==== Records provided ====

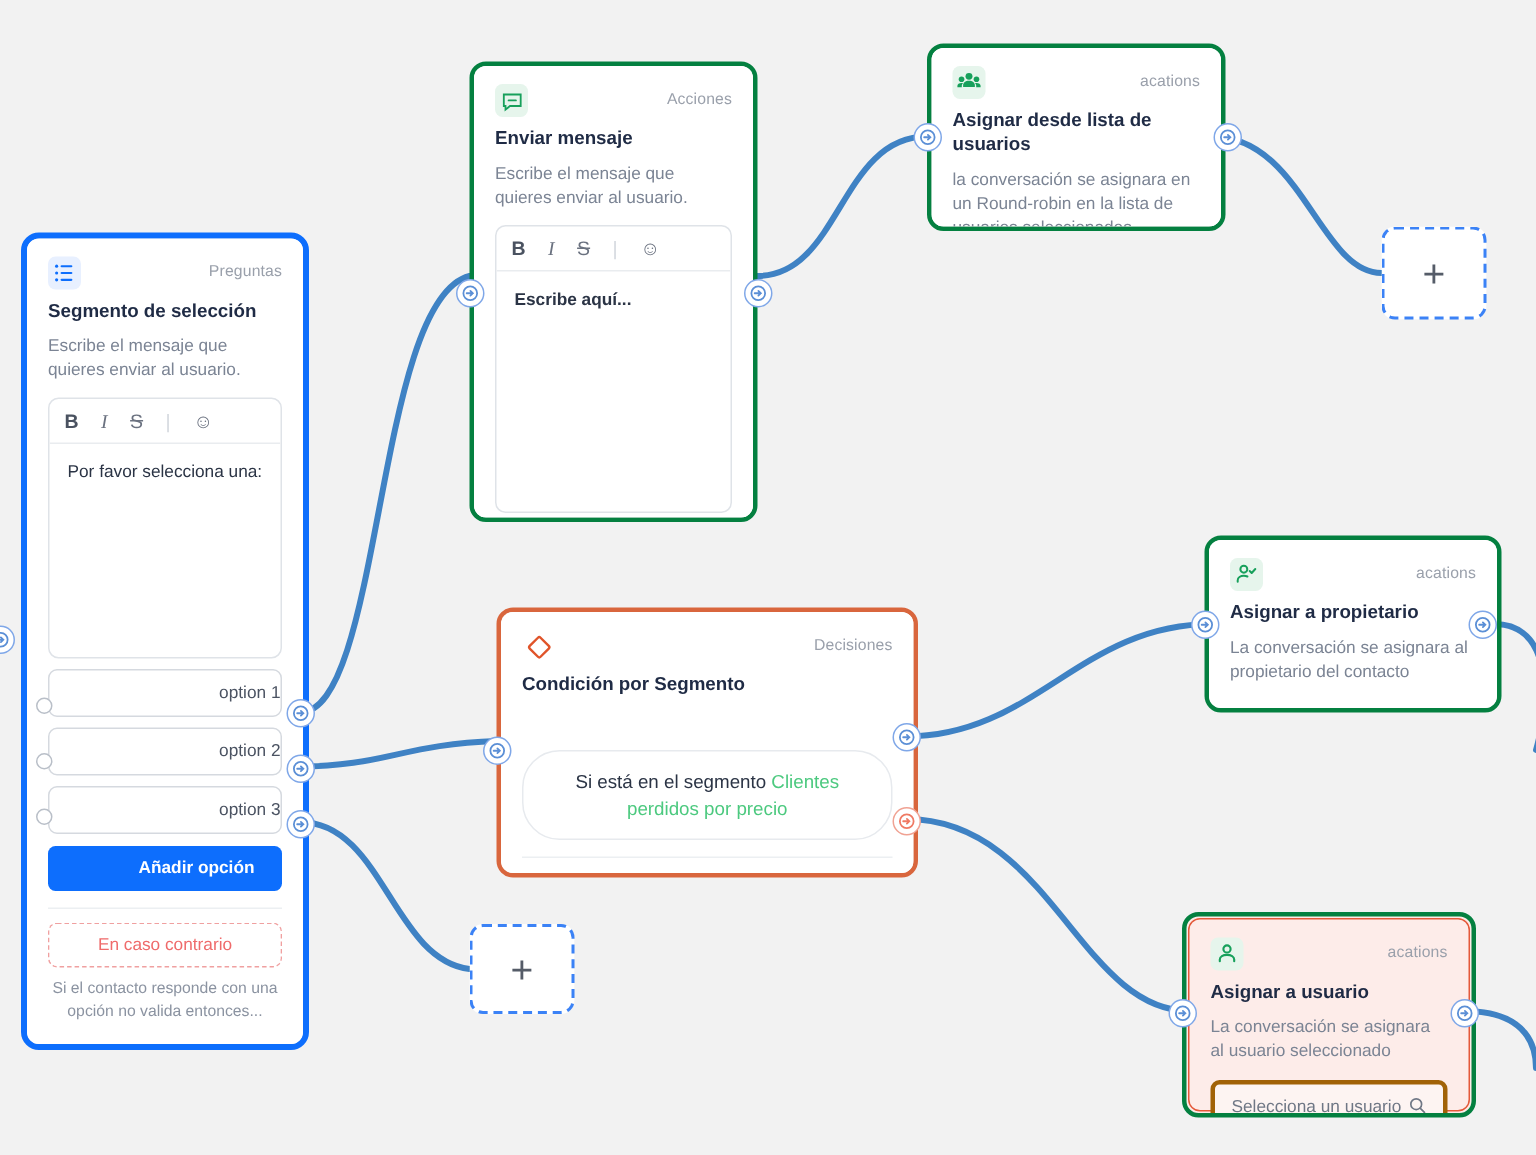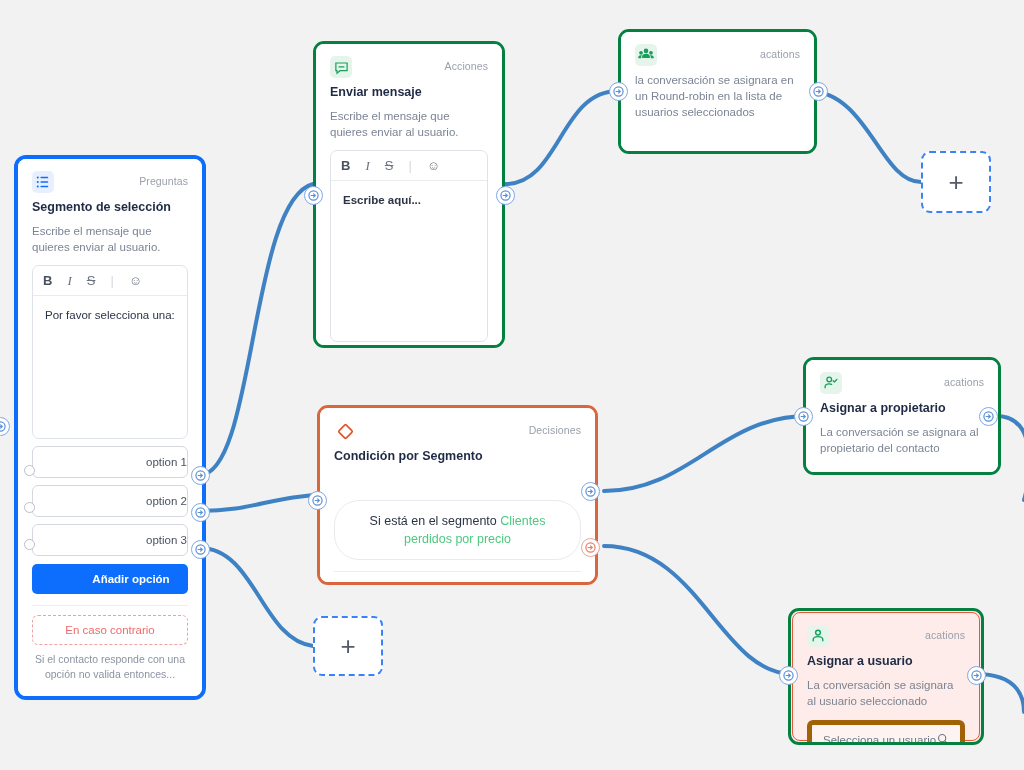--- a/index.html
+++ b/index.html
@@ -462,6 +462,7 @@
           </span>
           <span class="cat-label">acations</span>
         </div>
+        <div class="node-title">Asignar desde lista de usuarios</div>
         <div class="node-desc">la conversación se asignara en un Round-robin en la lista de usuarios seleccionados</div>
       </div>
     </div>

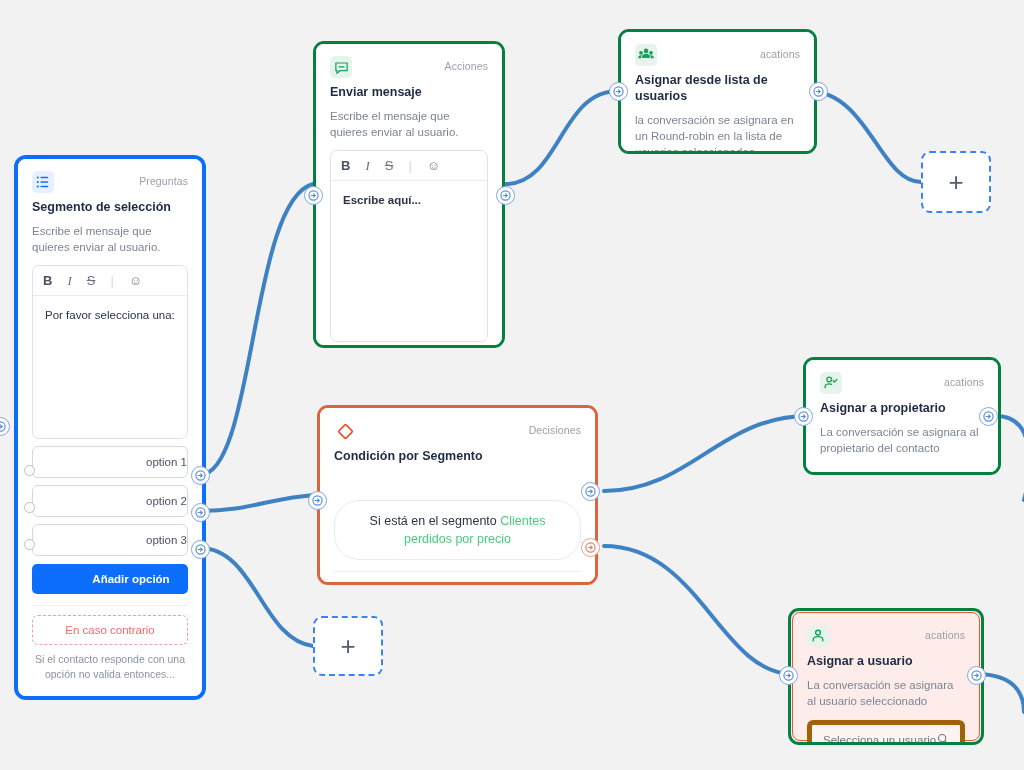--- a/index.html
+++ b/index.html
@@ -488,7 +488,7 @@
     <span>+</span>
   </div>
 
-  <div class="node" style="left:317px; top:405px; width:281px; height:180px;">
+  <div class="node" style="left:331px; top:405px; width:281px; height:180px;">
     <div class="card orange-card" style="height:100%;">
       <div class="card-inner">
         <div class="card-head">

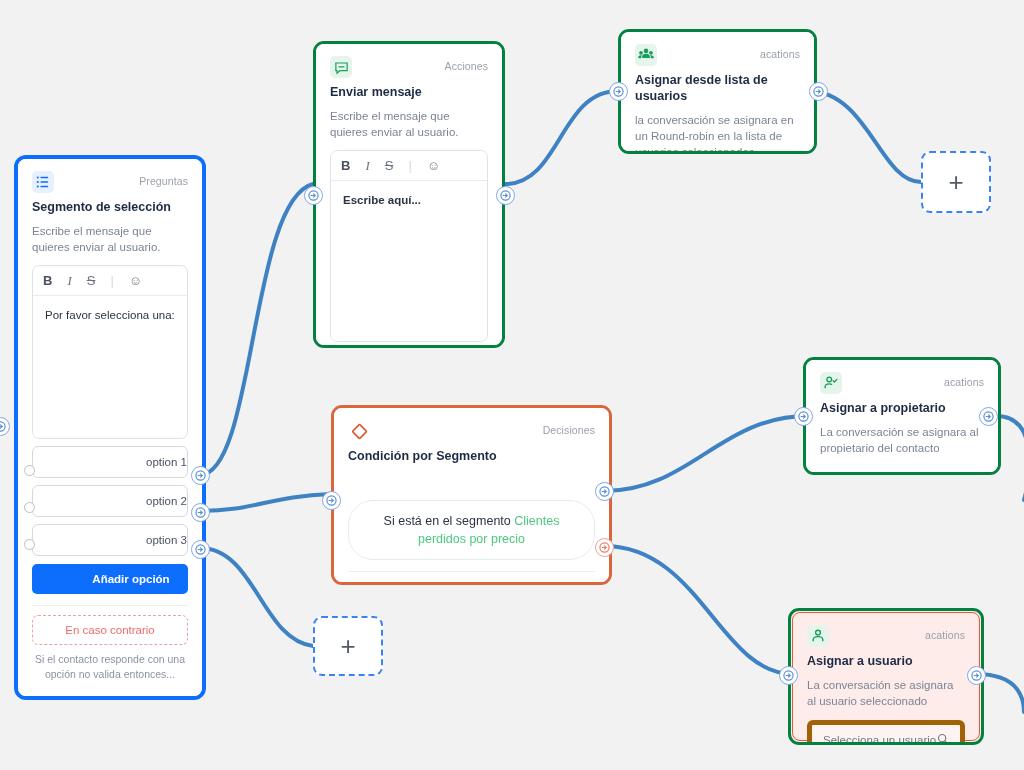--- a/index.html
+++ b/index.html
@@ -265,7 +265,7 @@
   
   .search-field {
     margin-top: 11px;
-    border: 5px solid #a16207;
+    border: 3px solid #a16207;
     border-radius: 6px;
     background: #fdf4f2;
     height: 30px;

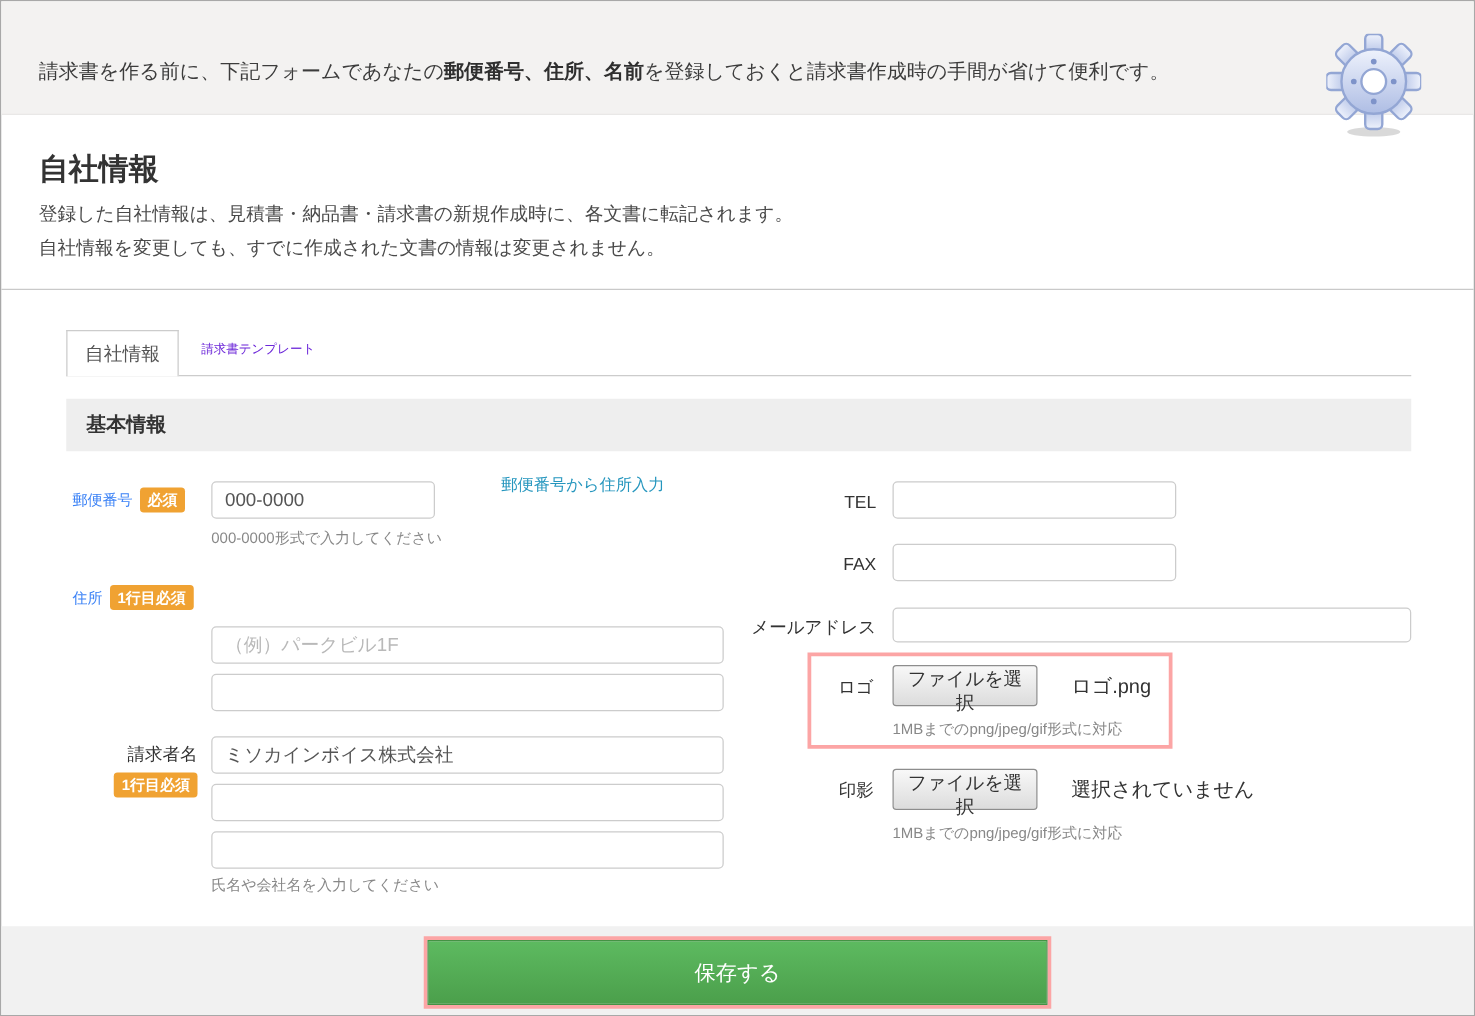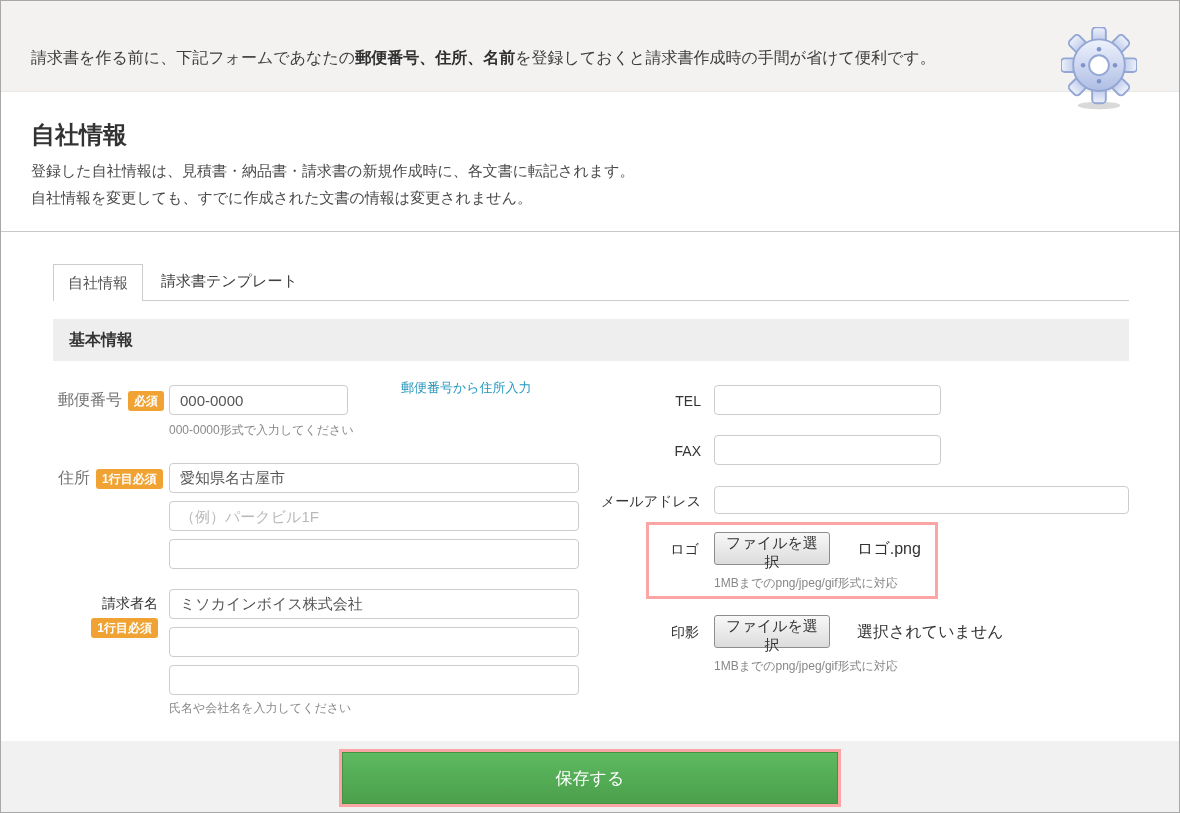--- a/index.html
+++ b/index.html
@@ -42,7 +42,7 @@
   }
   .tab-inactive{
     position:absolute;top:271px;left:160px;
-    font-size:15px;color:#404040;cursor:pointer;text-decoration:none;
+    font-size:10px;color:#6d28d9;cursor:pointer;text-decoration:none;
   }
   
   .section-bar{

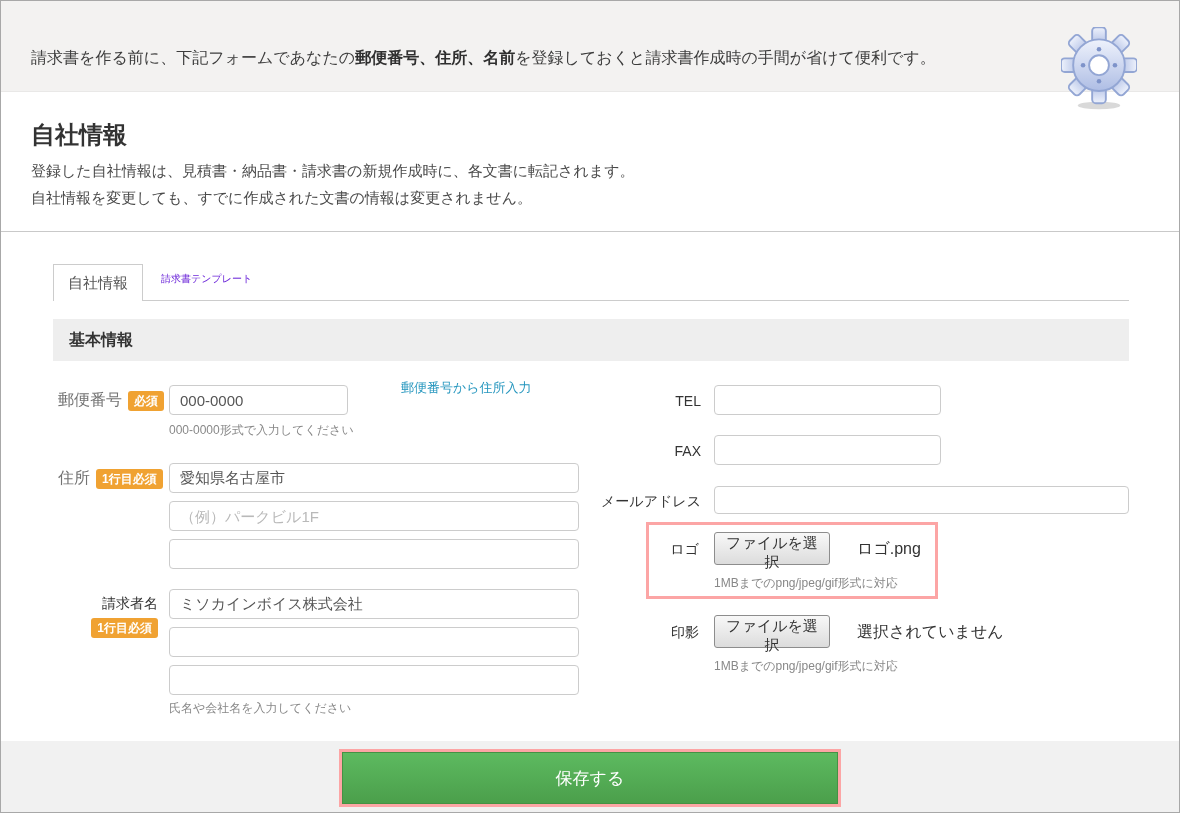--- a/index.html
+++ b/index.html
@@ -52,7 +52,7 @@
     font-size:16px;font-weight:bold;color:#333;
   }
   
-  .lbl{font-size:16px;color:#737373;}
+  .lbl{font-size:12px;color:#3b82f6;}
   .label-row{position:absolute;display:flex;align-items:center;gap:6px;}
   .badge{
     display:inline-block;background:#f0a232;color:#fff;

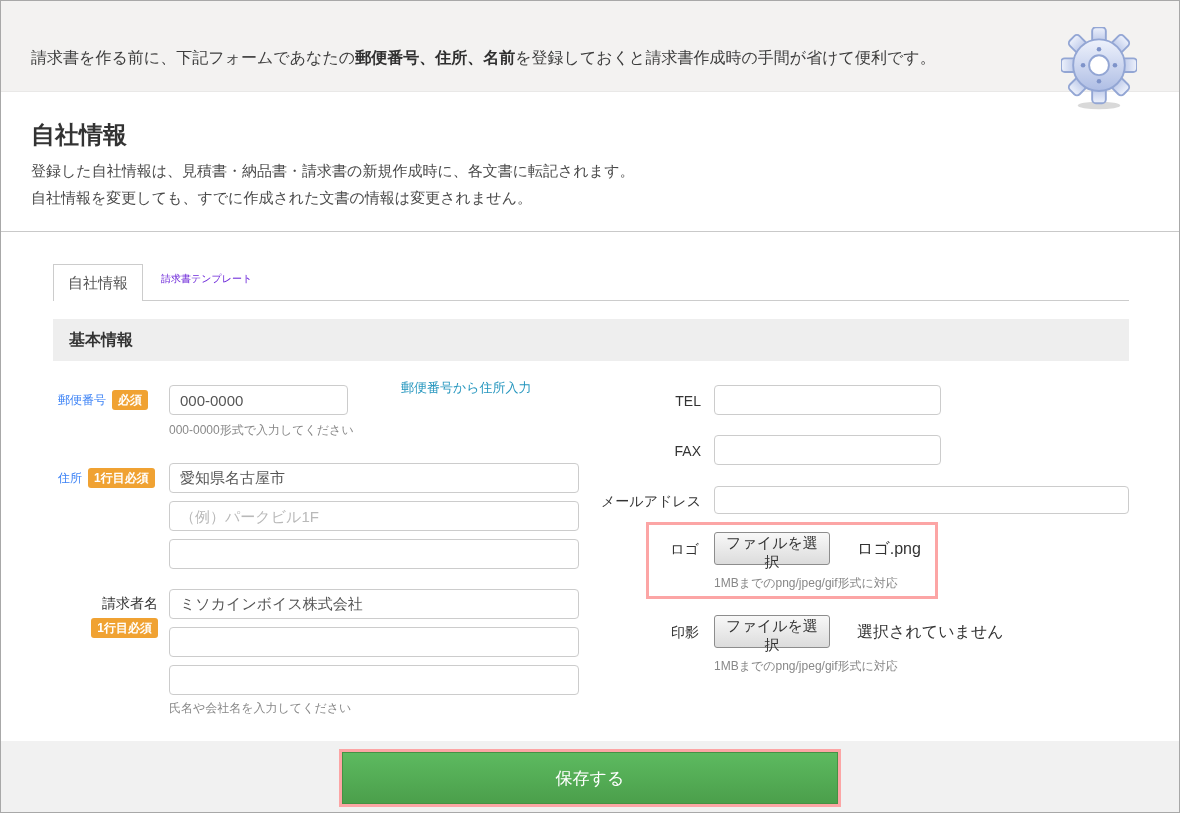--- a/index.html
+++ b/index.html
@@ -150,7 +150,6 @@
     <span class="lbl">住所</span>
     <span class="badge">1行目必須</span>
   </div>
-  <input class="inp" style="top: 462px; left: 168px; width: 410px;" value="愛知県名古屋市">
   <input class="inp" style="top: 500px; left: 168px; width: 410px;" placeholder="（例）パークビル1F">
   <input class="inp" style="top: 538px; left: 168px; width: 410px;" value="">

====

*What is needed:*
The task calls for every line of the data to be returned exactly, without pictures.

*Response to the exercise:*
--- a/index.html
+++ b/index.html
@@ -462,6 +462,7 @@
           </span>
           <span class="cat-label">acations</span>
         </div>
+        <div class="node-title">Asignar desde lista de usuarios</div>
         <div class="node-desc">la conversación se asignara en un Round-robin en la lista de usuarios seleccionados</div>
       </div>
     </div>

--- a/index.html
+++ b/index.html
@@ -488,7 +488,7 @@
     <span>+</span>
   </div>
 
-  <div class="node" style="left:317px; top:405px; width:281px; height:180px;">
+  <div class="node" style="left:331px; top:405px; width:281px; height:180px;">
     <div class="card orange-card" style="height:100%;">
       <div class="card-inner">
         <div class="card-head">

--- a/index.html
+++ b/index.html
@@ -265,7 +265,7 @@
   
   .search-field {
     margin-top: 11px;
-    border: 5px solid #a16207;
+    border: 3px solid #a16207;
     border-radius: 6px;
     background: #fdf4f2;
     height: 30px;

--- a/index.html
+++ b/index.html
@@ -42,7 +42,7 @@
   }
   .tab-inactive{
     position:absolute;top:271px;left:160px;
-    font-size:15px;color:#404040;cursor:pointer;text-decoration:none;
+    font-size:10px;color:#6d28d9;cursor:pointer;text-decoration:none;
   }
   
   .section-bar{

--- a/index.html
+++ b/index.html
@@ -52,7 +52,7 @@
     font-size:16px;font-weight:bold;color:#333;
   }
   
-  .lbl{font-size:16px;color:#737373;}
+  .lbl{font-size:12px;color:#3b82f6;}
   .label-row{position:absolute;display:flex;align-items:center;gap:6px;}
   .badge{
     display:inline-block;background:#f0a232;color:#fff;

--- a/index.html
+++ b/index.html
@@ -150,7 +150,6 @@
     <span class="lbl">住所</span>
     <span class="badge">1行目必須</span>
   </div>
-  <input class="inp" style="top: 462px; left: 168px; width: 410px;" value="愛知県名古屋市">
   <input class="inp" style="top: 500px; left: 168px; width: 410px;" placeholder="（例）パークビル1F">
   <input class="inp" style="top: 538px; left: 168px; width: 410px;" value="">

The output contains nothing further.